Monday, March 11, 2013

Will citizen activism save us?

Thomas Jefferson was a bit of a socialist in that he believed that all people should own some productive assets. Farmers owned a piece of land, carpenters and shoemakers owned their tools, schoolmasters owned their school, and the parishioners owned their church. That made everybody independent. They did not, in Jefferson's word, have to "pander" to customers or, worse, to employers. In Jefferson's day that was pretty much the condition of America. When de Tocqueville came from France in the 1830s he was struck by the general equality prevailing among people. Not only did people have equal rights but their economic conditions did not vary substantially from one person to the next.
With industrialization all that changed. Massive amounts of capital were needed to build canals and then the railroads. After the Civil War large industries arose and with them the large capitalists like Carnegie in steel and Rockefeller in petroleum. At the same time, the small farmers and artisans of Jefferson's days had become industrial workers. No longer independent and, to some extent, self-sufficient entrepreneurs, they had been turned into wage workers dependent on the capitalist employers for their livelihood and their very existence.
These new wage workers lost their autonomy.
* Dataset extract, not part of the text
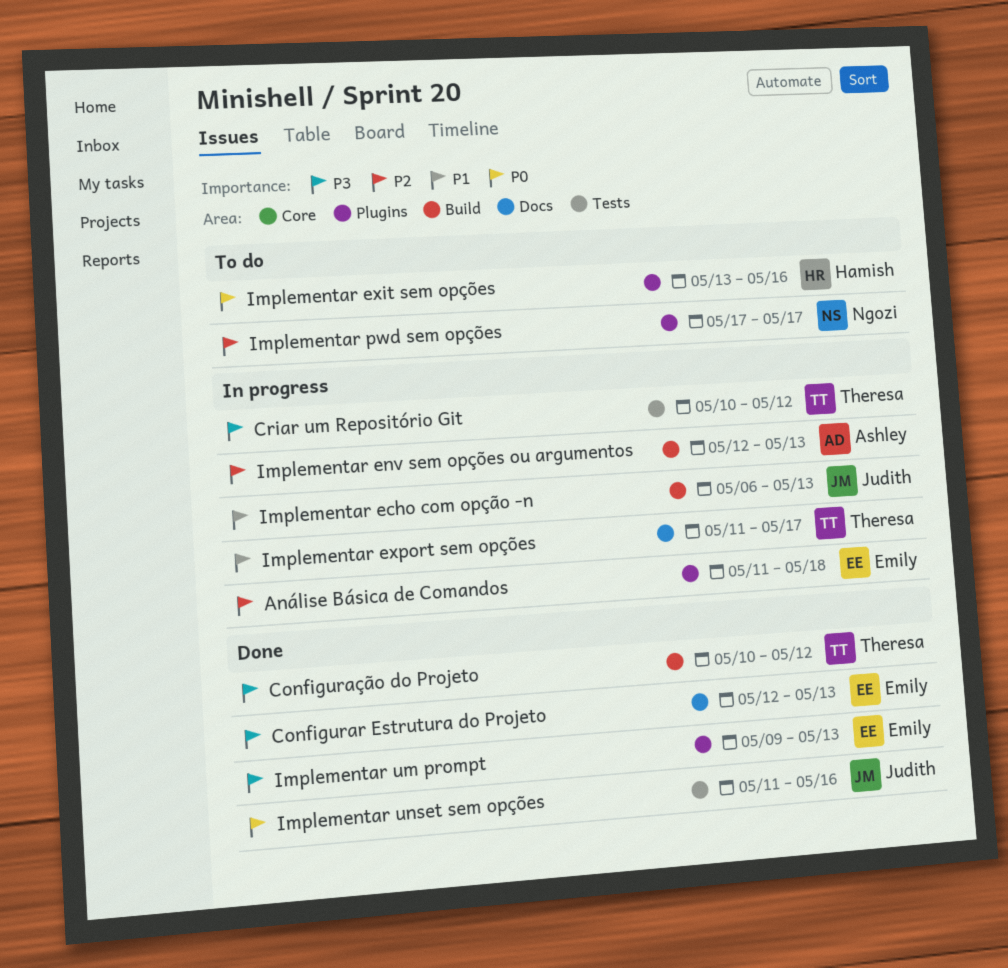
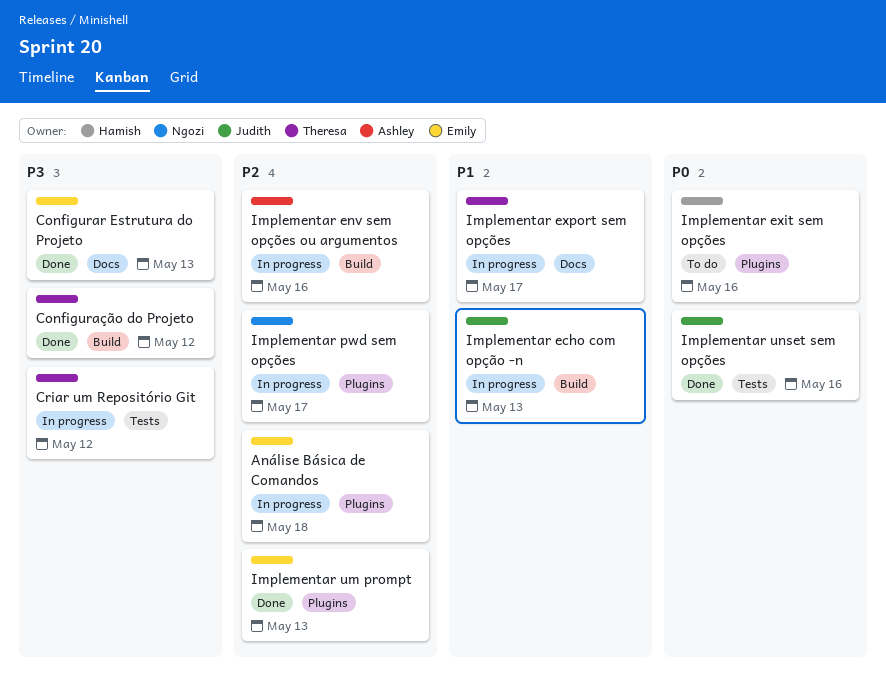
Implementar env sem opções ou argumentos, due: May 13 -> May 16
Implementar pwd sem opções, status: To do -> In progress
Implementar um prompt, priority: P3 -> P2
They could not solve their own problems in times of unemployment or commercial crisis. They could not educate their children. They could not move out of the slums surrounding the factories where they worked because they needed to be close to their work.
This new working class needed government protection. Hand in hand with the growth of large business and their more monopolistic practices grew up a government that tried to shore up corporate capitalism by protecting working people against the worst excesses of the corporate regime. This new protective government came into its own during the Great Depression. Franklin D. Roosevelt saved capitalism but understood clearly that the working class needed saving also. That gave us a set of new government agencies and projects to protect health and old age for workers, to clean up the cities where workers lived, and to protect everyone when businesses were cutting corners.
Roosevelt's welfare state was just the beginning. After World War II the Federal Government sent thousands and thousands of veterans to college and into graduate schools. In the 1950s Pres. Eisenhower had the government construct a vast network of four-lane roads crisscrossing the entire country. President Kennedy launched the Federal Government into space exploration and Pres. Lyndon Johnson will launch the Great Society with its War on Poverty.
As American capitalism expanded further by becoming global, the government also expanded in many different directions to become all the larger and more intrusive.
It now seems to many people that this partnership between very large global corporations and an increasingly large government with aspirations of global control is coming to the end of its usefulness.
Perhaps the history of the former Soviet Union is instructive here. Their centrally planned economy managed to modernize Russia at an astonishing pace before and during World War II and perhaps for a decade or two after that. But then that system fell victim to its own success. The Russian economy kept expanding until it became too complex to be planned from the center. At that point it began to decline.
Perhaps our caretaker government has also become too big and thus becomes more and more cumbersome and often inefficient if not outright bizarre. Libertarians and people on the political right want to shrink government. But it is clear from their proposals that a shrunken government will leave millions of Americans without health care, jobs or housing. It is not possible to return to a small government as it existed in the early days of our Republic, but keep corporations as mammoth as they have become.
But if the federal government has become too large and complex to provide needed services for citizens, what can be done to streamline it? Advocates of small government never consider that letting the government take care of poverty, of environmental protection, of the problems of the sick and the elderly is also a great convenience for us, because we don't have to worry about people who grow hungry. Presumably the government takes care of it.
If we are unwilling to have the government do everything then we obviously have to do it ourselves. Citizens who want to shrink the government cannot just do this at the expense of the poor, or the sick, and the old, without taking responsibility for our less fortunate fellow citizens. Shrinking government can only be done by citizens who become more active and who take upon themselves the jobs of caring for those who fall victim to our economic system.
Obviously, that is easier said than done. Too many people who are well-off work 70 or 80 hours a week. They're always connected to the workplace. They are always doing something to make money. They have no time to work at the local food bank, to tutor students, to work in organizations helping the elderly, or to provide free medical care for those who cannot pay for it.
It may well be true that the federal government has become too large. If we want to take back control over our lives, we need to be willing to do the work which the government is doing now. We cannot simply allow people to starve, to die prematurely for lack of health care, or to have children grow up without a decent education for lack of good schools and good teaching.
Am I wrong in thinking that not many people are willing to do that?